> **Task requirements**
In the records, take the stretch that opens with the line containing "Kuu Oro - Transfert - Tour de l'ïle" and closes with the line containing "6 Λόγοι που μας προτιμούν", and reproduce only those lines, swapping "Аудиоархив" for "Архив записей" wherever it occurs and leaving everything else unchanged.

> **The data**
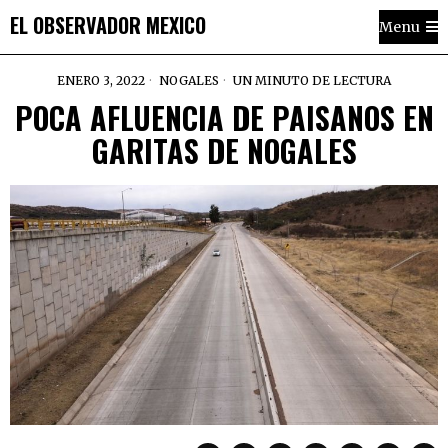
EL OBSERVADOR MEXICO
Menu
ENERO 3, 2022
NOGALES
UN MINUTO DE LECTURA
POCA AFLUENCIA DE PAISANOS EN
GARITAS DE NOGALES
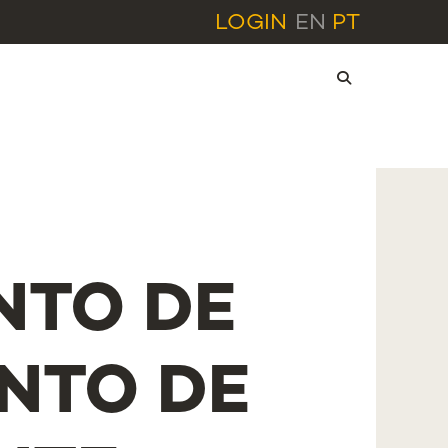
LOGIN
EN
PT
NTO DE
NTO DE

---

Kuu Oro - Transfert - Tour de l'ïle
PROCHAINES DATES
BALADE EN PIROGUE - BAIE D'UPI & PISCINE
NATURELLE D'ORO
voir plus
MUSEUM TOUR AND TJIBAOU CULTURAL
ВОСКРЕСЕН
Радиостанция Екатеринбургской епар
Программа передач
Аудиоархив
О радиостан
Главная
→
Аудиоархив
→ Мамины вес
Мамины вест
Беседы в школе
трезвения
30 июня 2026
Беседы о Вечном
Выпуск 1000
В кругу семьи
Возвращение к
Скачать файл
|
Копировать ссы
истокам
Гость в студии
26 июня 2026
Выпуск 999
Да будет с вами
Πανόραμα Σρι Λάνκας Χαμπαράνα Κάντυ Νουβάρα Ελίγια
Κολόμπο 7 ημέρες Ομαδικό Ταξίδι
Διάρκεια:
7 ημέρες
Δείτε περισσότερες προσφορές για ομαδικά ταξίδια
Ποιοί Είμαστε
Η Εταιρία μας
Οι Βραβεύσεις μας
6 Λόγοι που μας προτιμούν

> **Problem solution**
Kuu Oro - Transfert - Tour de l'ïle
PROCHAINES DATES
BALADE EN PIROGUE - BAIE D'UPI & PISCINE
NATURELLE D'ORO
voir plus
MUSEUM TOUR AND TJIBAOU CULTURAL
ВОСКРЕСЕН
Радиостанция Екатеринбургской епар
Программа передач
Архив записей
О радиостан
Главная
→
Архив записей
→ Мамины вес
Мамины вест
Беседы в школе
трезвения
30 июня 2026
Беседы о Вечном
Выпуск 1000
В кругу семьи
Возвращение к
Скачать файл
|
Копировать ссы
истокам
Гость в студии
26 июня 2026
Выпуск 999
Да будет с вами
Πανόραμα Σρι Λάνκας Χαμπαράνα Κάντυ Νουβάρα Ελίγια
Κολόμπο 7 ημέρες Ομαδικό Ταξίδι
Διάρκεια:
7 ημέρες
Δείτε περισσότερες προσφορές για ομαδικά ταξίδια
Ποιοί Είμαστε
Η Εταιρία μας
Οι Βραβεύσεις μας
6 Λόγοι που μας προτιμούν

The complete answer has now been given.